Preoperative chemoradiation with capecitabine, irinotecan and cetuximab in rectal cancer: significance of pre-treatment and post-resection RAS mutations
- PMID: 28859058
- PMCID: PMC5672930
- DOI: 10.1038/bjc.2017.294
Preoperative chemoradiation with capecitabine, irinotecan and cetuximab in rectal cancer: significance of pre-treatment and post-resection RAS mutations
Abstract
Background: The influence of EGFR pathway mutations on cetuximab-containing rectal cancer preoperative chemoradiation (CRT) is uncertain.

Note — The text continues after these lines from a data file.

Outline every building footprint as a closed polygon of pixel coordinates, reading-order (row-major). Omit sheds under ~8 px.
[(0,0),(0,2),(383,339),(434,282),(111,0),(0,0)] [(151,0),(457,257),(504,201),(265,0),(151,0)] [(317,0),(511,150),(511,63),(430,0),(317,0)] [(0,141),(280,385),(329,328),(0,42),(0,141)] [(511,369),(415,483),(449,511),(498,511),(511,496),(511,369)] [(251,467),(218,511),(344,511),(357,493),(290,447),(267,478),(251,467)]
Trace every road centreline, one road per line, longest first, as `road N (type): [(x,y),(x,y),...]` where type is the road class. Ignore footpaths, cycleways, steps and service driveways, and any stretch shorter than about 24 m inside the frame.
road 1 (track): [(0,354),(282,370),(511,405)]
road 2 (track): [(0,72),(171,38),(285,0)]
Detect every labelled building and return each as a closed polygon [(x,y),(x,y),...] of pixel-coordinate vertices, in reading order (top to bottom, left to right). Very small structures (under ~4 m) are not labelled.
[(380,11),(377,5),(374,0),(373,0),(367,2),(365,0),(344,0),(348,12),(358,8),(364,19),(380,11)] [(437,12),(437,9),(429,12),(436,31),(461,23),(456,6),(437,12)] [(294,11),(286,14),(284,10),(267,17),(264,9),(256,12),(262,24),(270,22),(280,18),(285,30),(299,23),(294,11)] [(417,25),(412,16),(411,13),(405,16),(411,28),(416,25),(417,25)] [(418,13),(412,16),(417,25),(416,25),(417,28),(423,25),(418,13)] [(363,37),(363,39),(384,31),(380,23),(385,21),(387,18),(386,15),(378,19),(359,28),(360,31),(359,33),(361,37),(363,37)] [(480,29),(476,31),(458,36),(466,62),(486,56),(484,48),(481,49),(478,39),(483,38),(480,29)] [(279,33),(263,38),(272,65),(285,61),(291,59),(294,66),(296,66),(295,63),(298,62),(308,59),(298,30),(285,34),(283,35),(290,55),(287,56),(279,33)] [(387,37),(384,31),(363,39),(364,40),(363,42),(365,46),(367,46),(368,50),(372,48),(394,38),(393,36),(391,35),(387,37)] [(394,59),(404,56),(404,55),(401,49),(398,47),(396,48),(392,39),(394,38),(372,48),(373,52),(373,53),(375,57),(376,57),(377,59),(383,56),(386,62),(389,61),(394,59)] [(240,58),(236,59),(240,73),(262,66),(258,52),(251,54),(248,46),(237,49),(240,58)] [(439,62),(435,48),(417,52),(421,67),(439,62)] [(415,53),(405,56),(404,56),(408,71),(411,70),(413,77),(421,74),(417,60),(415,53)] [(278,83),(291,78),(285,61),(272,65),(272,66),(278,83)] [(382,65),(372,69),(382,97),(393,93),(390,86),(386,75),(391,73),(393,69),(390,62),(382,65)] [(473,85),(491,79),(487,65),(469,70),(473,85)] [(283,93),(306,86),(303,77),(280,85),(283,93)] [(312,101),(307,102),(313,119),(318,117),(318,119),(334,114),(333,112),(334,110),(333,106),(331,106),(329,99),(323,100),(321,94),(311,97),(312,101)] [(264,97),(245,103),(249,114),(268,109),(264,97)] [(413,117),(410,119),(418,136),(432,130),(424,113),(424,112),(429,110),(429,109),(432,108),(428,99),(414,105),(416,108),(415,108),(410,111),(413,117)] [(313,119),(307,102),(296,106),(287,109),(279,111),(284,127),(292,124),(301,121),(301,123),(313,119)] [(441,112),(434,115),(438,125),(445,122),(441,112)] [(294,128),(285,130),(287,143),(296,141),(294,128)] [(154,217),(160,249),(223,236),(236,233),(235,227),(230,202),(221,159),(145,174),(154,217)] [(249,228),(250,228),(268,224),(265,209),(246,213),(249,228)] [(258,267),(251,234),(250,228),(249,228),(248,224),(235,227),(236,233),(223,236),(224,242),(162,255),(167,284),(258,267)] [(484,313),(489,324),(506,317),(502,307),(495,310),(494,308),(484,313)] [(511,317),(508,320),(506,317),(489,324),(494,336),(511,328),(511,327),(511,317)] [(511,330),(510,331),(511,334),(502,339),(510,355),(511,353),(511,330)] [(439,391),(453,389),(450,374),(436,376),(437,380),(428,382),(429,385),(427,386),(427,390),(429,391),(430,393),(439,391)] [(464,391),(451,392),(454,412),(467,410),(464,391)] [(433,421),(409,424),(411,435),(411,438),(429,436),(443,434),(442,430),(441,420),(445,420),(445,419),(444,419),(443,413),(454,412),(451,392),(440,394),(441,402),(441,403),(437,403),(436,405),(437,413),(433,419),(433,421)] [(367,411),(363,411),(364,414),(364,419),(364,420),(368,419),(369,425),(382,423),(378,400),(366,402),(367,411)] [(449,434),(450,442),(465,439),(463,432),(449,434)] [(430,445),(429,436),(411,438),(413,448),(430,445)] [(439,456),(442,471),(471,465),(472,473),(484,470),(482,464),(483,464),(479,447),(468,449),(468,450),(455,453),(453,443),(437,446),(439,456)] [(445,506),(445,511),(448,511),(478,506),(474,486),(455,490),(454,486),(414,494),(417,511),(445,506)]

Methods: In a prospective phase II trial (EXCITE), patients with magnetic resonance imaging (MRI)-defined non-metastatic rectal adenocarinoma threatening/involving the surgical resection plane received pelvic radiotherapy with concurrent capecitabine, irinotecan and cetuximab. Resection was recommended 8 weeks later. The primary endpoint was histopathologically clear (R0) resection margin. Pre-planned retrospective DNA pyrosequencing (PS) and next generation sequencing (NGS) of KRAS, NRAS, PIK3CA and BRAF was performed on the pre-treatment biopsy and resected specimen.
Results: Eighty-two patients were recruited and 76 underwent surgery, with R0 resection in 67 (82%, 90%CI: 73-88%) (four patients with clinical complete response declined surgery). Twenty-four patients (30%) had an excellent clinical or pathological response (ECPR). Using NGS 24 (46%) of 52 matched biopsies/resections were discrepant: ten patients (19%) gained 13 new resection mutations compared to biopsy (12 KRAS, one PIK3CA) and 18 (35%) lost 22 mutations (15 KRAS, 7 PIK3CA). Tumours only ever testing RAS wild-type had significantly greater ECPR than tumours with either biopsy or resection RAS mutations (14/29 [48%] vs 10/51 [20%], P=0.008), with a trend towards increased overall survival (HR 0.23, 95% CI 0.05-1.03, P=0.055).
Conclusions: This regimen was feasible and the primary study endpoint was met. For the first time using pre-operative rectal CRT, emergence of clinically important new resection mutations is described, likely reflecting intratumoural heterogeneity manifesting either as treatment-driven selective clonal expansion or a geographical biopsy sampling miss.
Conflict of interest statement
Outside of the submitted work SG has received research funding from Roche and Pfizer. NW reports grants from Yorkshire Cancer Research, grants from Pathological Society of Great Britain and Ireland, during the conduct of the study; grants from Academy of Medical Sciences, outside the submitted work. DS-M has received research funding from Roche and Sanofi-Aventis. PQ reports personal fees from Amgen, personal fees from Roche, personal fees from Ventana, during the conduct of the study; grants from Yorkshire Cancer Research programme grant, within and outside the submitted work. BS reports personal fees from Roche, personal fees and non-financial support from Sanofi and non-financial support from BMS, outside the submitted work. SB reports grants from Merck, grants from Pfizer Limited, during the conduct of the study. The remaining authors declare no conflict of interest.